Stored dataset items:
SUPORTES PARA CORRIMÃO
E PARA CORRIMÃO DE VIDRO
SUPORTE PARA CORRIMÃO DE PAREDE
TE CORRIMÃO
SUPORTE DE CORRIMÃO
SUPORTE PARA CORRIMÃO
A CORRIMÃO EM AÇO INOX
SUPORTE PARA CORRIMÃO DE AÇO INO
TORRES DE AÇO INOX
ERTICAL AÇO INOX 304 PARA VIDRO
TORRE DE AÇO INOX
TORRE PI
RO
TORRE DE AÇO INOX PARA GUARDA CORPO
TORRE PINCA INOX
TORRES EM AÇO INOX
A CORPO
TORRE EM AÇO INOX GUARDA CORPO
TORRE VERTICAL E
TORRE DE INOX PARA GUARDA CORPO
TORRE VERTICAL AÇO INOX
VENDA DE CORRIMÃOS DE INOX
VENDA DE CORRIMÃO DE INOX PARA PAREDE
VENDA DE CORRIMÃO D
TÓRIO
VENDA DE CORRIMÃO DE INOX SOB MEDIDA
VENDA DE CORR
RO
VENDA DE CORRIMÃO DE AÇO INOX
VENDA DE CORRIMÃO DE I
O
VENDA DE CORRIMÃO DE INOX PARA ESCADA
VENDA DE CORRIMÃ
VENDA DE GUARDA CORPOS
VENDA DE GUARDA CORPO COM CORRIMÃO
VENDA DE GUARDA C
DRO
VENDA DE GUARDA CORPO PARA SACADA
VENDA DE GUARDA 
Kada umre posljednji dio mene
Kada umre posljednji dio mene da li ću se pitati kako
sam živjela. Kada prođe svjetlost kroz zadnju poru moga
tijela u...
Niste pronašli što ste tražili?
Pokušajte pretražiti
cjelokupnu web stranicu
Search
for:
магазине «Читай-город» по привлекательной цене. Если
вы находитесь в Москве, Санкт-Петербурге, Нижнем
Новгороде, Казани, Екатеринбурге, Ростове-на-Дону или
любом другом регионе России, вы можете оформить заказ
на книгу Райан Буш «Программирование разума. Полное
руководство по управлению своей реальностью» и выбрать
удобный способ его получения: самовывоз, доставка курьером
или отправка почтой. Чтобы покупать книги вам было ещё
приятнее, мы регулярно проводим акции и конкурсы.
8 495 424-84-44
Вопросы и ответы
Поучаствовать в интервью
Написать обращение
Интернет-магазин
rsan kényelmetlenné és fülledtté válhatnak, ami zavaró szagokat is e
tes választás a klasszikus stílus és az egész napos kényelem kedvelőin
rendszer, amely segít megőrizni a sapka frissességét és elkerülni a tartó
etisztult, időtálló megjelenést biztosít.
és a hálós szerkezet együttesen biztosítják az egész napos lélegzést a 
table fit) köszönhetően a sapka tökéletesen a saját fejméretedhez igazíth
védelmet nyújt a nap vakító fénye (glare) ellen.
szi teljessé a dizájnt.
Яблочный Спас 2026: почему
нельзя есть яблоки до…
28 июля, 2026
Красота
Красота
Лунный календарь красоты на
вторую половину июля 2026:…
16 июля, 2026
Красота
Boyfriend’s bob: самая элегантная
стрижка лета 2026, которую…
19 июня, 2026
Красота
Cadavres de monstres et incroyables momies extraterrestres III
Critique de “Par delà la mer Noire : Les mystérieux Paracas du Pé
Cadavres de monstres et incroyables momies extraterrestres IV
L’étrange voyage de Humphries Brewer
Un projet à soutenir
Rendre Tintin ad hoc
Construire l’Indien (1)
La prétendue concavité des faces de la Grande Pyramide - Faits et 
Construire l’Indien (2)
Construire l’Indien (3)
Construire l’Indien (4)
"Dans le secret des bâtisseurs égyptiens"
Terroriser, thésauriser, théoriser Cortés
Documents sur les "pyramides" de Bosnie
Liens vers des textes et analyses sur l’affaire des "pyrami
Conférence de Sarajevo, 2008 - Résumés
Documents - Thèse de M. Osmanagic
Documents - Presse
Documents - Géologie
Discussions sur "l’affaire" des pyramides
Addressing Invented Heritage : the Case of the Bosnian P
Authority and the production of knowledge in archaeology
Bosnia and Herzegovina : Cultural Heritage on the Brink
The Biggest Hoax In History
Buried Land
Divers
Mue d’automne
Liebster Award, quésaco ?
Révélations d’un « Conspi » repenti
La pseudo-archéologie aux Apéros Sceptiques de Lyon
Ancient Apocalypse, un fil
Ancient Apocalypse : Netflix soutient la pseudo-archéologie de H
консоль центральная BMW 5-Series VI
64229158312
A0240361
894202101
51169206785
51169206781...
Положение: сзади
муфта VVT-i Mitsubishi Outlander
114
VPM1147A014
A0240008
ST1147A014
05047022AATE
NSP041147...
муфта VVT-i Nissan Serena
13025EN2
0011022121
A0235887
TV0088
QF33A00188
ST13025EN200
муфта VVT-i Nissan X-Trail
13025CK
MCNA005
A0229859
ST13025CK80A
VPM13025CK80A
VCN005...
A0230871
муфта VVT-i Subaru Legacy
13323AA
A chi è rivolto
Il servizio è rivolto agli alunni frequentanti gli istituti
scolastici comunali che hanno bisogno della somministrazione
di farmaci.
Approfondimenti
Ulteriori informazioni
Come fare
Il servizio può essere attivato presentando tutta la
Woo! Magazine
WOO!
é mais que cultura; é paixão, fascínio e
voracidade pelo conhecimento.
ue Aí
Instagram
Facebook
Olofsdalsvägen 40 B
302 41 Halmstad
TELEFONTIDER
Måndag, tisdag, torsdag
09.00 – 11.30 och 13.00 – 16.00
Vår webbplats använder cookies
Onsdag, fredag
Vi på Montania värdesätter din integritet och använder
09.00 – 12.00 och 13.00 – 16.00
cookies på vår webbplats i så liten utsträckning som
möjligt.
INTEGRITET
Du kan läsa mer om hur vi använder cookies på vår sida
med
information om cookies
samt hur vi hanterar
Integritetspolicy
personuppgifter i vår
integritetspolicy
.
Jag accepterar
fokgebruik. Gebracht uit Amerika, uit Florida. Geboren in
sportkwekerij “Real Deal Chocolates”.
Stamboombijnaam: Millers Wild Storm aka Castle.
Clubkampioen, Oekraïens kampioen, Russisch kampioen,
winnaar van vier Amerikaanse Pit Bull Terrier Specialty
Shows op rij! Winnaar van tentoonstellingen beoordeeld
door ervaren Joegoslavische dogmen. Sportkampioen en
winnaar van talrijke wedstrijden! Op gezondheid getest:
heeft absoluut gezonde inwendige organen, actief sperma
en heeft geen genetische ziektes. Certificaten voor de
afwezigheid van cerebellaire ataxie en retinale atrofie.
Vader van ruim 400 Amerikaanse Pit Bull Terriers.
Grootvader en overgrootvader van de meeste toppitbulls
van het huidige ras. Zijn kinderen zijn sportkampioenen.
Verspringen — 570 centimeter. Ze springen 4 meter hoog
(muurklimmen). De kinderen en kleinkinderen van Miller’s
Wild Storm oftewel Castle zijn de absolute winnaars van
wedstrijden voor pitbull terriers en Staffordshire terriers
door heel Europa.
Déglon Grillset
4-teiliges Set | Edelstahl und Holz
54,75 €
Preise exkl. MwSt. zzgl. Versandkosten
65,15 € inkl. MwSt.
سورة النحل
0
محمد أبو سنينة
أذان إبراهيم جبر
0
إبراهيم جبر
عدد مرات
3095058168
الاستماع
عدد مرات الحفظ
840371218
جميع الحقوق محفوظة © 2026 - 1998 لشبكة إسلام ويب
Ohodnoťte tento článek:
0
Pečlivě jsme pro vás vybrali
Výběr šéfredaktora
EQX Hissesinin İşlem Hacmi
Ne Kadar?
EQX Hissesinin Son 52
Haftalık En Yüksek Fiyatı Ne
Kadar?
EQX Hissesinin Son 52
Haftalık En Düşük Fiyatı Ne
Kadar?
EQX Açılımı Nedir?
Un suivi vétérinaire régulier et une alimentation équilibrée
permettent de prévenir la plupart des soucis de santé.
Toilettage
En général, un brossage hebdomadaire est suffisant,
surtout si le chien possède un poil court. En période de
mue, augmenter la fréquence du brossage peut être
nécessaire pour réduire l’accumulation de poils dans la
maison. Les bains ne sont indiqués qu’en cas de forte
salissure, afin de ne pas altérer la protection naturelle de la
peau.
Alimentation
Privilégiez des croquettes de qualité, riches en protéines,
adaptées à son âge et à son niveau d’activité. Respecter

◆ Task prompt:
Copy the lines from the start of the items through the line containing "TORRE DE INOX PARA GUARDA CORPO", keeping each line as it appears.

◆ Solution below:
SUPORTES PARA CORRIMÃO
E PARA CORRIMÃO DE VIDRO
SUPORTE PARA CORRIMÃO DE PAREDE
TE CORRIMÃO
SUPORTE DE CORRIMÃO
SUPORTE PARA CORRIMÃO
A CORRIMÃO EM AÇO INOX
SUPORTE PARA CORRIMÃO DE AÇO INO
TORRES DE AÇO INOX
ERTICAL AÇO INOX 304 PARA VIDRO
TORRE DE AÇO INOX
TORRE PI
RO
TORRE DE AÇO INOX PARA GUARDA CORPO
TORRE PINCA INOX
TORRES EM AÇO INOX
A CORPO
TORRE EM AÇO INOX GUARDA CORPO
TORRE VERTICAL E
TORRE DE INOX PARA GUARDA CORPO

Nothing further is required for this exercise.